Plaintiff's similar reliance on People v. Tremaine ( 281 N.Y. 1 [1939]) for the proposition that there was no need to veto the legislation is also misplaced. The constitutional challenge in that case, which did not discuss standing, was brought by the State Comptroller, not the Governor. Moreover, the Governor had not signed or otherwise acted on the legislation in dispute, but had passively allowed it to become law.
Additionally, we do not disagree with the majority's assertion that the courts are not always foreclosed from considering the merits of interbranch constitutional disputes. We note, however, that the cases upon which the majority relies for that proposition were not concerned with standing but, rather, the applicability of the political question doctrine — a concept that is distinctly different from standing (see New York State Bankers' Assn. v.

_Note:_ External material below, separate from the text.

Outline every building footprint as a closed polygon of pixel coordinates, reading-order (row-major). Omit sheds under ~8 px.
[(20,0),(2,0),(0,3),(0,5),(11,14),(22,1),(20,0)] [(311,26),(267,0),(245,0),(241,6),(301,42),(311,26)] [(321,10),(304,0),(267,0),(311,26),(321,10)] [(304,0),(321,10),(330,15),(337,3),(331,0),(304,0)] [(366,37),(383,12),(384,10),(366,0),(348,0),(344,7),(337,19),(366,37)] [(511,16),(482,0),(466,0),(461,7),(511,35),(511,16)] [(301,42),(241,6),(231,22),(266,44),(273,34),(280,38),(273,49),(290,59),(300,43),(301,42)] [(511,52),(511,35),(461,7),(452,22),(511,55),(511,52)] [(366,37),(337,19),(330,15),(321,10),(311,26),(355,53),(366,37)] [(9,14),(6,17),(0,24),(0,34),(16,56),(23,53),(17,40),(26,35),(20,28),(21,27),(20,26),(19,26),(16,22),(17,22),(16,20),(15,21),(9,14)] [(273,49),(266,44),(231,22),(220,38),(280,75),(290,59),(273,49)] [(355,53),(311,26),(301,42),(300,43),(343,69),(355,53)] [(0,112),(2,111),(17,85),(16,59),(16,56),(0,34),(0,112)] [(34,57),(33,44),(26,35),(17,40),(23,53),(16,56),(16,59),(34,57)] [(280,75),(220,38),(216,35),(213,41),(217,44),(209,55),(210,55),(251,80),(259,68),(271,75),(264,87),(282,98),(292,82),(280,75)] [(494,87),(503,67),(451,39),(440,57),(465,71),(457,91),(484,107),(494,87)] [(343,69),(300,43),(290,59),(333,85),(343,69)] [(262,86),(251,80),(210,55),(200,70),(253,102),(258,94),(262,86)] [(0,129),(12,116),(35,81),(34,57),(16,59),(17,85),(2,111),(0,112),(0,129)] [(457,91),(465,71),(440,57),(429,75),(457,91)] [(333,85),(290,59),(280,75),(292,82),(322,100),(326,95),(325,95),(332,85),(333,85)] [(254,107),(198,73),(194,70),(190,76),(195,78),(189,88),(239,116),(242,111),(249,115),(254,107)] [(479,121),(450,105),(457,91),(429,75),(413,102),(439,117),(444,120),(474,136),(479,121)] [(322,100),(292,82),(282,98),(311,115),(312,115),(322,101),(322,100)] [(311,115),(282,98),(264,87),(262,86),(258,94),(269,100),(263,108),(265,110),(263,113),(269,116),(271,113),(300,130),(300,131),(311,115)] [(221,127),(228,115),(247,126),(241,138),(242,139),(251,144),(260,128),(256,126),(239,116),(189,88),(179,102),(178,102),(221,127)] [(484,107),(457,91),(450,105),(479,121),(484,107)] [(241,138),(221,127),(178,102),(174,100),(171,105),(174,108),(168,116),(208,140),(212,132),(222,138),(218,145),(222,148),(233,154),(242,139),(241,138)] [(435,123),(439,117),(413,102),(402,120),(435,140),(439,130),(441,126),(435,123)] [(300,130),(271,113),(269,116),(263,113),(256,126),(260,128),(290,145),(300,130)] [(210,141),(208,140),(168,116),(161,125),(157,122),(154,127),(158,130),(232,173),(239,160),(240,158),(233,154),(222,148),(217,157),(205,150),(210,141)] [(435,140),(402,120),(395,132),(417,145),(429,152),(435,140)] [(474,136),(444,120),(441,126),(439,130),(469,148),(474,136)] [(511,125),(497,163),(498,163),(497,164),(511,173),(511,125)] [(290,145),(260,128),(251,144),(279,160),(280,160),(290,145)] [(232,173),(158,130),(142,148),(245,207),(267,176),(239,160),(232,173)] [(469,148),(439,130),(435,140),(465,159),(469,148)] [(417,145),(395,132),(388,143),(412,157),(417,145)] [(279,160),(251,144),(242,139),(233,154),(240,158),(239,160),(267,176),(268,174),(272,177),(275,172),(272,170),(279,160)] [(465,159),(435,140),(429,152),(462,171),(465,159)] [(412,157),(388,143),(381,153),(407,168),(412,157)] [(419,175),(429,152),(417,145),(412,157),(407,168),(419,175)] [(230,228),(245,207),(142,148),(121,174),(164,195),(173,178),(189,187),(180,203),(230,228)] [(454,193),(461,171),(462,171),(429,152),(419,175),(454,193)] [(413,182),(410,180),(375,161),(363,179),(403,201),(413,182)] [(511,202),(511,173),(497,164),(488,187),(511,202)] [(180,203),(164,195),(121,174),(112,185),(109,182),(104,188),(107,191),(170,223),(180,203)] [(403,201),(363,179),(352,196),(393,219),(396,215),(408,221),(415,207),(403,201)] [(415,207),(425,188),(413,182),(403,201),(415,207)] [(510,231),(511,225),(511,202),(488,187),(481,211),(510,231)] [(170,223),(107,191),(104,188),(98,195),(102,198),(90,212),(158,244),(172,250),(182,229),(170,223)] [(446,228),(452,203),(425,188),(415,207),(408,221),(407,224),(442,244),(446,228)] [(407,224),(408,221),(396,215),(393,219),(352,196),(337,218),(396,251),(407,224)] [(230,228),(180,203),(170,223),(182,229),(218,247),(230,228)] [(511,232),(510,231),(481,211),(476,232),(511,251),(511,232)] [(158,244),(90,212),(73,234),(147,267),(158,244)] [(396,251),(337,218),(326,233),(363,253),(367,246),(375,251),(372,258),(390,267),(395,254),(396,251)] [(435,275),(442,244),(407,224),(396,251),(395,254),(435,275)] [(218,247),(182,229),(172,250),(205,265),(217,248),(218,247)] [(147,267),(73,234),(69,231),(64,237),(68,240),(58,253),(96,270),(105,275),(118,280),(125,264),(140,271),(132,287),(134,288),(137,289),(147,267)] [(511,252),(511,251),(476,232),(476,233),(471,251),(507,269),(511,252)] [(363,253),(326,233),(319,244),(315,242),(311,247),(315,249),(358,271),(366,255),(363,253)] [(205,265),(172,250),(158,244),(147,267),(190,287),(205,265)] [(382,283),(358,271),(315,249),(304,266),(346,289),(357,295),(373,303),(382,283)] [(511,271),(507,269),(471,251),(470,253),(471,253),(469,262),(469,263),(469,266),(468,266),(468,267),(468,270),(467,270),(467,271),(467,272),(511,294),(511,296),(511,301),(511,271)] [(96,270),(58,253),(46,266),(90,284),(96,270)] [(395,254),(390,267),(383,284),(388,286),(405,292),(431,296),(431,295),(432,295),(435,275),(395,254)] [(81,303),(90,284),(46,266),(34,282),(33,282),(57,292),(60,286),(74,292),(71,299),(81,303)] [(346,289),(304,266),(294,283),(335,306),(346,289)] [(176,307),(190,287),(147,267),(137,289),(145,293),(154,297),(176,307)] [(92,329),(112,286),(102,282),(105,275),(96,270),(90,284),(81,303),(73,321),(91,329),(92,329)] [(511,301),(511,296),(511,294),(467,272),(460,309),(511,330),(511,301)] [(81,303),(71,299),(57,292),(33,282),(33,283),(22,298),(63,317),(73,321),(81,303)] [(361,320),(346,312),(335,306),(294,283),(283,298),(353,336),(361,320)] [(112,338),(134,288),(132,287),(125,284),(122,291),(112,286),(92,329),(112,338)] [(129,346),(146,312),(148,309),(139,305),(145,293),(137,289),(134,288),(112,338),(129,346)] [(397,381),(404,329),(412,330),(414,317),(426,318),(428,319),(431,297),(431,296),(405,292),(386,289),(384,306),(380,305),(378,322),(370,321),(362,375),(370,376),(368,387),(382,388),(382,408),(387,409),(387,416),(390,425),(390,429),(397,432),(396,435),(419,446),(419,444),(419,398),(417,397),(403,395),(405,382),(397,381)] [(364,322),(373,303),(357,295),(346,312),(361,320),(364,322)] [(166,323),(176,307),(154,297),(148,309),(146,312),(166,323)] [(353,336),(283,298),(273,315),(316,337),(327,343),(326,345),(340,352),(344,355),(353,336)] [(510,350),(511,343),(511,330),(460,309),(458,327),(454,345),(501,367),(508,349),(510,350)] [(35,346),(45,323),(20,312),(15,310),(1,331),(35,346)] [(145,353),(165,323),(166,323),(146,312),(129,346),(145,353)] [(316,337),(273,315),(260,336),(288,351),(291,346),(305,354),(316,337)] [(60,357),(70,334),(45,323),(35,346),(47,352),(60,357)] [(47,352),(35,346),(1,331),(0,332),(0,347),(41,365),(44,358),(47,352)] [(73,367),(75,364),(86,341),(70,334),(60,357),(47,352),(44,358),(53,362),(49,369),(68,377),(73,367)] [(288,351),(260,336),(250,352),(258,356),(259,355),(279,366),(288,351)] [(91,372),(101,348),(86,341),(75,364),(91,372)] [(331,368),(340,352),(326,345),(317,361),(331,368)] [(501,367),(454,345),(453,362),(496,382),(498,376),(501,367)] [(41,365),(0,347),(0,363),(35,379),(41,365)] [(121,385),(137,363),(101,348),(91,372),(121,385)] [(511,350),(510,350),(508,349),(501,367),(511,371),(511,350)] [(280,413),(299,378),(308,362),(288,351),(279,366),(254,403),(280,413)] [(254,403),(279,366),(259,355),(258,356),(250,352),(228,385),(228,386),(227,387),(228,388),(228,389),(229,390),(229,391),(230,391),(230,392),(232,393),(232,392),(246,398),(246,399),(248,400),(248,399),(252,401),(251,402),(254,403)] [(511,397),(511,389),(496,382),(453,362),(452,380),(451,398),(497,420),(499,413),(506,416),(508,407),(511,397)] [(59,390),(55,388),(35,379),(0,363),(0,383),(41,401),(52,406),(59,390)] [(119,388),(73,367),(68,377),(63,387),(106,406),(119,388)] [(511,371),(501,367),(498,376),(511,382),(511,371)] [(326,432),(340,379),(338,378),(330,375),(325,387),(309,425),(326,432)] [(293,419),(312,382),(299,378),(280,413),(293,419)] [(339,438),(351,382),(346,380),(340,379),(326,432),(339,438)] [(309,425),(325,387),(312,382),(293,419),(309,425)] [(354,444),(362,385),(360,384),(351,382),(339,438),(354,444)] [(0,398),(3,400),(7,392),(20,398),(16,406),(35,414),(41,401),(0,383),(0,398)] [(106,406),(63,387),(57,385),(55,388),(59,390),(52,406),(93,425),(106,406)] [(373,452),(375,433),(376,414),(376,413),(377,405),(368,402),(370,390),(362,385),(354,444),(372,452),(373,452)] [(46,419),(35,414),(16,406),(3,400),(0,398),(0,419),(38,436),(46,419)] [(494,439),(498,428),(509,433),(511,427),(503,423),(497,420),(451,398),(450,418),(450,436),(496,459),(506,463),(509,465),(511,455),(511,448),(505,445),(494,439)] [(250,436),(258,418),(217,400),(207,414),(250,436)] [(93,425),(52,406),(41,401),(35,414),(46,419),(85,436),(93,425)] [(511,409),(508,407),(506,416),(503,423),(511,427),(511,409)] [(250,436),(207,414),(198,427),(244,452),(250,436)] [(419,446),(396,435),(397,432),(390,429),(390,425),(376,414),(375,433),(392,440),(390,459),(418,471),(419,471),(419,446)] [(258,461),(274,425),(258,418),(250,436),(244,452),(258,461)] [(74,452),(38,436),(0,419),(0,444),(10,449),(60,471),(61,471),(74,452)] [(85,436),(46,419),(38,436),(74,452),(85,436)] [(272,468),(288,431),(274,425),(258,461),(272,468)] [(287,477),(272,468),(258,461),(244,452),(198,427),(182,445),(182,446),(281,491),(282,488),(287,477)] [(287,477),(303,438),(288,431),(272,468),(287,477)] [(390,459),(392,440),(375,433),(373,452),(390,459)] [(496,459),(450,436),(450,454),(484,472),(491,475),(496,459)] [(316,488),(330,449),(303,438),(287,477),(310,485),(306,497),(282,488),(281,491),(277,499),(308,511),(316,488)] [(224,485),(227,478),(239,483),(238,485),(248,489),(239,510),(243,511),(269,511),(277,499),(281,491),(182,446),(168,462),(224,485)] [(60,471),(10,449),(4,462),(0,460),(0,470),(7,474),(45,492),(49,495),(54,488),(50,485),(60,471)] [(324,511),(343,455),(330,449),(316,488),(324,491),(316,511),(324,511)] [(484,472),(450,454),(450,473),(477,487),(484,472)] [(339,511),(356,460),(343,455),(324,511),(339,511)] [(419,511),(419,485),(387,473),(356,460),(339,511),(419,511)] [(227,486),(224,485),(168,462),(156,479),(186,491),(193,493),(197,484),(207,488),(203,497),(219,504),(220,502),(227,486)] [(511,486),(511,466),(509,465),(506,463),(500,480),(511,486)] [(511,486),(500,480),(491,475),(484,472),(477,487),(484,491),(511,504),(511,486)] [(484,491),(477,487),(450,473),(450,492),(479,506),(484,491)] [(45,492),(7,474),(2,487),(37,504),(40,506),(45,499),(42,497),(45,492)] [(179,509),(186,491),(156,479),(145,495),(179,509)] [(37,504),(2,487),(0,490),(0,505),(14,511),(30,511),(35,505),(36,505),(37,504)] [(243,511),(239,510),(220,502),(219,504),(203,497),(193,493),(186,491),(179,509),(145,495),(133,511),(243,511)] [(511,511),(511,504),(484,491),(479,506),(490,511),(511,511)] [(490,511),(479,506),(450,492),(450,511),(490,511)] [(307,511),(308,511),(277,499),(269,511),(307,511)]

Wetzler, 81 N.Y.2d 98 [1993]; Saxton v. Carey, 44 N.Y.2d 545 [1978]).
By affirmatively approving the legislation, plaintiff deprived himself of standing to challenge the constitutionality of the acts of the Legislature. As a result, we believe that this Court is precluded from addressing the merits of this dispute.
Carpinello, J., concurs.
ORDERED that the order is affirmed, without costs.